The setup utility verifies the files covered by data.tar.gz.md5, reassembles the parts into an archive, and verifies the downloaded CBIcall-provided bundle payload before extraction.

An optional small remote identifier file can also be used:

{"resource_key": "cbicall-germline-resources-v1"}

When available, this file is named cbicall-resource-id.json.
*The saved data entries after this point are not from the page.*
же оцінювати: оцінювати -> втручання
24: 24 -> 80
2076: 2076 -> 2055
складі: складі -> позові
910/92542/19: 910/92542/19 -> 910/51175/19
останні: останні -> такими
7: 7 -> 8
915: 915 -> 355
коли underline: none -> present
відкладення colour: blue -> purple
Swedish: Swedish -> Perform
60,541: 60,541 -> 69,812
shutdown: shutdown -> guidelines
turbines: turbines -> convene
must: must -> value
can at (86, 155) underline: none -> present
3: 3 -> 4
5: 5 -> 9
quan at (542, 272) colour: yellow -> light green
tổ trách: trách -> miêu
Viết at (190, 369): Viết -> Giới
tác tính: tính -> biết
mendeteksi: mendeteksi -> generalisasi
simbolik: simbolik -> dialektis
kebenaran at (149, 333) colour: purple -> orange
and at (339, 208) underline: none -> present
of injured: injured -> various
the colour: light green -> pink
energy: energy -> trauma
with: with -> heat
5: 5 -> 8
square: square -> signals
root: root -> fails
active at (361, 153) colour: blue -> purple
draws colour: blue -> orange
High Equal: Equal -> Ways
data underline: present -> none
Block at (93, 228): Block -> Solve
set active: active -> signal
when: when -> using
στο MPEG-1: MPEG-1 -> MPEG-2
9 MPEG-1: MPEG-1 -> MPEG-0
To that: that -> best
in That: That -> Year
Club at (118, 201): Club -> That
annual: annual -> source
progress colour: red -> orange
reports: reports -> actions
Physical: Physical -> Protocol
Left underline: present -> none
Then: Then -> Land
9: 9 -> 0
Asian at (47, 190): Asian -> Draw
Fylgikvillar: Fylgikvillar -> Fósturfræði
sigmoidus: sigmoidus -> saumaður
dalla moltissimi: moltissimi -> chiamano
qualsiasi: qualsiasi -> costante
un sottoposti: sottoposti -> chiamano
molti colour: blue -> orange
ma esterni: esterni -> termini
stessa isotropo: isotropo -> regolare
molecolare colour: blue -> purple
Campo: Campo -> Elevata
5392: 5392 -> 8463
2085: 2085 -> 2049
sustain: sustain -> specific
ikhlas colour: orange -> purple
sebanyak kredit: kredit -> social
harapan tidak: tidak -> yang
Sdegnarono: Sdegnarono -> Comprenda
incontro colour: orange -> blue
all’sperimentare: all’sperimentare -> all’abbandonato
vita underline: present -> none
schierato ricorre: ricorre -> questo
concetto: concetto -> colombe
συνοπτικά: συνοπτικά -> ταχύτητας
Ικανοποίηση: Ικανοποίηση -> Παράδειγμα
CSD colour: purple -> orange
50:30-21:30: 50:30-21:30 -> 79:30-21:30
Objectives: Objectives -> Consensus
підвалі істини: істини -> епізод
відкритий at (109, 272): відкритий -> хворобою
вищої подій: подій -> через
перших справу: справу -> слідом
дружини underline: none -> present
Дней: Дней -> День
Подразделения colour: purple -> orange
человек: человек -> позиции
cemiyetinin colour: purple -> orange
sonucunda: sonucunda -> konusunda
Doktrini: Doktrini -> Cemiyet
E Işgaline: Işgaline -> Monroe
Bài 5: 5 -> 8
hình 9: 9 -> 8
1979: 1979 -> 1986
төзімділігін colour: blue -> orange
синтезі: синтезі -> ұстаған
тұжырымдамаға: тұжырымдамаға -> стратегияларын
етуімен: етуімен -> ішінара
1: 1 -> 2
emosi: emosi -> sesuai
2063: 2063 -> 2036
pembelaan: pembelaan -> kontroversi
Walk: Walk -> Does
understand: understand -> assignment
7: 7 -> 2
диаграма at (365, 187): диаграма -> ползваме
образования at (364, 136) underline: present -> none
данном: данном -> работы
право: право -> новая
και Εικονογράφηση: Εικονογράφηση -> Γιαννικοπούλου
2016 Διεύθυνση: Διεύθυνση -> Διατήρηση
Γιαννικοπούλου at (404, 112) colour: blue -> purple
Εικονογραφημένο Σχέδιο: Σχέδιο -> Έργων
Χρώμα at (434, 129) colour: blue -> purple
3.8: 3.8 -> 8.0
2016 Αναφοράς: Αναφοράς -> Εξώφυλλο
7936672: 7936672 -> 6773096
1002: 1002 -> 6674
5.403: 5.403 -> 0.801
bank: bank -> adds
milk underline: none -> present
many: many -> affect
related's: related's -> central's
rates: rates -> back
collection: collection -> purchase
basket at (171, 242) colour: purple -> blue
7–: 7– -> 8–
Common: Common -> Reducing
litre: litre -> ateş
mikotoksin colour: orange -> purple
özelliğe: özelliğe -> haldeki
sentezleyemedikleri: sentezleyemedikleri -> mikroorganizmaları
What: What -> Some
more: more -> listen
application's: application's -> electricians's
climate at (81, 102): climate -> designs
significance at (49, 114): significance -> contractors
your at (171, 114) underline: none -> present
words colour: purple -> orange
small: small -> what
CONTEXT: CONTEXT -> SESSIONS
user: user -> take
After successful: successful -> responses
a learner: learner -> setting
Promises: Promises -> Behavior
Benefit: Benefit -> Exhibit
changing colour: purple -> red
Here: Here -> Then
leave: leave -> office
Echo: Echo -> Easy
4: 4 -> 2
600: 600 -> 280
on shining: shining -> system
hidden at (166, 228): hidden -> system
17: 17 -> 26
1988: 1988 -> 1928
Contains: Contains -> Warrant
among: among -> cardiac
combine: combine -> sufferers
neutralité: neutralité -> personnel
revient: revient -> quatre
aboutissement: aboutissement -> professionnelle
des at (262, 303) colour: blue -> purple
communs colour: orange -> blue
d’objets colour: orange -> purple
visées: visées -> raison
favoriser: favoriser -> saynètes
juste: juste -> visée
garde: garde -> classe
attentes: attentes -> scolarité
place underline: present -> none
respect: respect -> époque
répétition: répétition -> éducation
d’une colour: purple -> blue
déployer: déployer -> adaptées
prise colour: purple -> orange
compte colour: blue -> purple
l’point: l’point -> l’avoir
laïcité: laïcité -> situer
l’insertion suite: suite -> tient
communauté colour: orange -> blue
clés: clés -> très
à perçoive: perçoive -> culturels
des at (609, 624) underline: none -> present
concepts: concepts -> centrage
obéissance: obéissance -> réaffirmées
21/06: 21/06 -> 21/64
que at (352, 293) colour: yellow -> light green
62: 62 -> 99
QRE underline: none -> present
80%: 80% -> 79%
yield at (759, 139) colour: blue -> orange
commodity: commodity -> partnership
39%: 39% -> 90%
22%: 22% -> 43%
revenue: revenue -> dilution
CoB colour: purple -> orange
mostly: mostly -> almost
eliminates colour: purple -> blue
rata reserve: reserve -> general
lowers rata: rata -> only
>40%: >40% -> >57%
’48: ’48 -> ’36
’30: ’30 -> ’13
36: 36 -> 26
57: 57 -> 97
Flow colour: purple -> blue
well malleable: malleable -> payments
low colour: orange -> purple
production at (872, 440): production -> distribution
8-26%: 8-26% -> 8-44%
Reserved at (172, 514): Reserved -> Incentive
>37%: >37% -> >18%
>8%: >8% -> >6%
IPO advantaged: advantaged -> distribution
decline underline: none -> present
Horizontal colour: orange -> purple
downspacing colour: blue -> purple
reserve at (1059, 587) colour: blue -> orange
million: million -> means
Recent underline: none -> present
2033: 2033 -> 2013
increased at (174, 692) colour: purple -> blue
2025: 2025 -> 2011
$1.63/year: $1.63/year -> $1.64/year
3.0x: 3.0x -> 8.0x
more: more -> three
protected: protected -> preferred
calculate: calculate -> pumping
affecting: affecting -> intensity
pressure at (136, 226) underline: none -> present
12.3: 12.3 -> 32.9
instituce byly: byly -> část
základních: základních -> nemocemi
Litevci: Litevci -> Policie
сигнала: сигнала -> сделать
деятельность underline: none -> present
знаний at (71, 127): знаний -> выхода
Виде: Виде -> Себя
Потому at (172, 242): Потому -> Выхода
Its SHA-256 can be pinned in the local catalog to confirm that the remote bundle declares the expected resource key.

Expected Layout

After extraction, DATADIR should contain:

DATADIR/
Databases/
NGSutils/

The bundle layout uses these conventional top-level names:

VariableMeaning
DATADIRRoot of the installed CBIcall-provided bundle.
DBDIRDATADIR/Databases
NGSUTILSDATADIR/NGSutils

Workflow-specific files such as Bash env.sh and Snakemake config.yaml resolve the installed bundle layout into concrete executable and reference paths.

Tools

ToolVersionPath hint
GATK 44.6.2.0NGSutils/gatk/gatk-4.6.2.0/gatk
BWA0.7.18NGSutils/bwa-0.7.18/bwa
Samtools0.1.19NGSutils/samtools-0.1.19/samtools
note

Some workflow branches may use architecture-specific executable paths or legacy tool paths. The catalog records the intended bundle identity; the workflow logs and log.json record the concrete paths resolved during a run.

Reference Resources

b37

ResourcePath hint
Reference FASTADatabases/GATK_bundle/b37/references_b37_Homo_sapiens_assembly19.fasta
dbSNPDatabases/dbSNP/human_9606_b144_GRCh37p13/All_20160408.vcf.gz
Mills / 1000G INDELsDatabases/GATK_bundle/b37/b37_Mills_and_1000G_gold_standard.indels.b37.vcf.gz

hg38

ResourcePath hint
Reference FASTADatabases/GATK_bundle/hg38/resources_broad_hg38_v0_Homo_sapiens_assembly38.fasta

rsrs / mtDNA

The mtDNA workflows use MToolBox-related mitochondrial files from the bundle.

Provenance in Runs

The selected resource bundle is stored in log.json under config.resources.bundle.

Example:

{
"key": "cbicall-germline-resources-v1",
"compatible": true,
"fingerprint": "..."
}

Two runs used the same declared external dependency set when their config.resources.bundle.fingerprint values match.

Installation Manifest

The setup utility also writes:

cbicall-resource-installation.json

This local manifest records the installed resource key, archive checksum result, source files, extraction status, and optional remote identifier provenance.

Runtime Check

Before launching a workflow, CBIcall resolves DATADIR from the selected Bash env.sh or Snakemake config.yaml.

If bundle metadata exists beside DATADIR, CBIcall validates it:

FileRuntime check
cbicall-resource-id.jsonResource key must match the selected resource; SHA-256 must match the catalog when pinned.
cbicall-resource-installation.jsonInstalled resource key must match the selected resource; the manifest catalog entry must match the local catalog fingerprint.

This check is intentionally small. It validates the installed bundle identity without hashing the full resource archive on every run.